典狱长听见太子的问题,于是他仔细回想,思忖,再回想,再思忖,这在太子面前回话必须严谨,思忖三四次,终于严谨地平铺直述道:“没有。”
祁渊眉眼一凝,抿了口茶,便搁下了,对谢锦道:“你漆什么树叶给孤王?能入口么。”
“碧..碧螺春啊。”
谢锦想,今日早上您还说喝茶就得喝这个茶饼的,新鲜,这茶您可以喝一辈子。那不是随身带着,晚上和燕青喝酒时咱也喝这茶。这...怎么又成树叶了?善变...
祁渊复又窝回那张椅子,精硕的身子懒懒地靠在那里,内心有个地方空空的,烦躁悄然滋生。
-祁渊再见-
-不救我爹你别想在我身上讨回来,不甘心的是你不是我-
真不打算联系了,是么。
爷已经两天没看见她......的惨状了。不开心。
祁渊随手挥翻了茶盏,茶水洒了满桌。
那典狱长以为自己犯了禁忌,连忙将身子躬得极低,“属下惶恐。”
是真的惶恐,不希望被少主斩作两段。
谢锦摆手叫那典狱长出去,随后边收拾桌上茶渍,边言道,“许是想留口信这人出不得府来,她想留也留不了呢。”
祁渊睇了谢锦一眼,“多事。”
谢锦轻轻一咳,猜测主子爷不开心,兴许是缺少那些枯燥日子里的笑料,便言道:“暗卫这二日盯着周夫人的一举一动,爷要不要听一听暗卫带回来的消息,给咱们这平淡枯燥的日子,加点笑料?”

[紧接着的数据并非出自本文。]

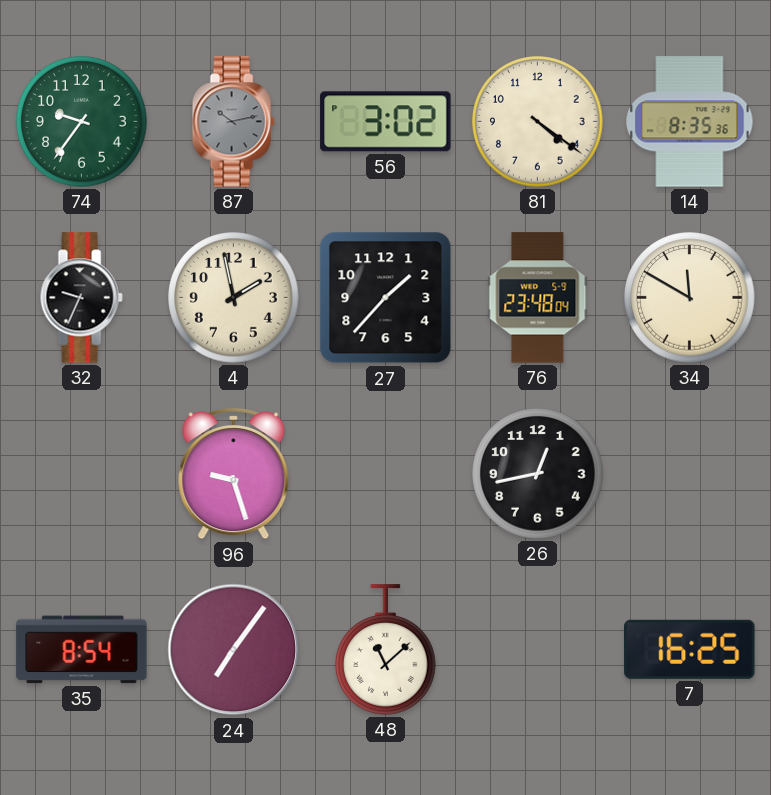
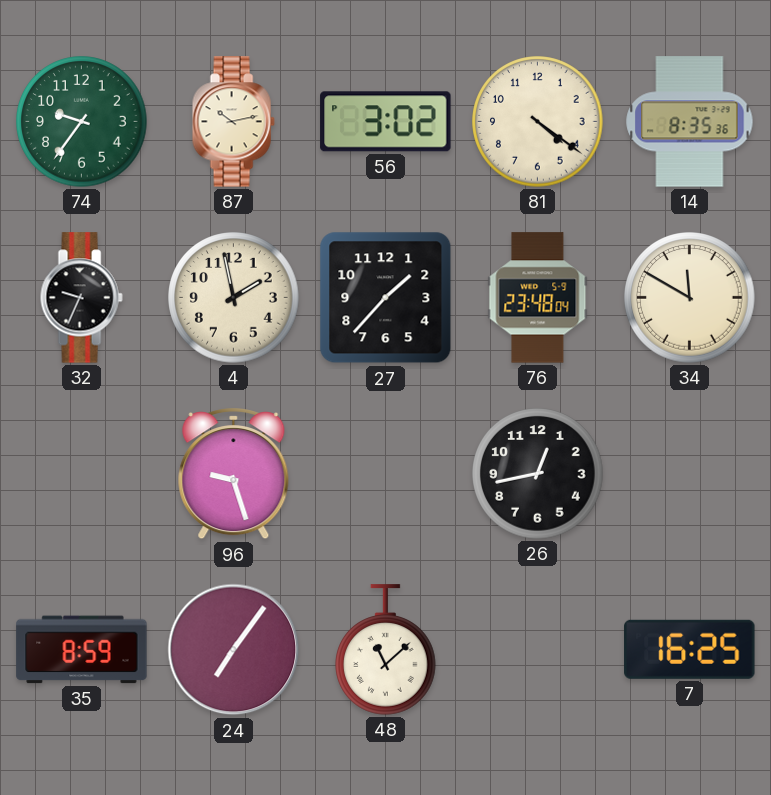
87 dial: grey -> cream
35: 8:54 -> 8:59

祁渊说,“给爷事无巨细的禀报。这生活它恰恰百无聊赖。说点前妻她的糟心事叫爷开心开心。”
谢锦叫来了暗卫头子,在门外就细心的交代道,“爷主要是想听周夫人是如何凄惨,在婆家是如何不顺遂,如何受欺负的内容,这些内容会让爷有种解气的感觉。你主要表达周夫人错过咱家爷是她的损失,你明白了么?”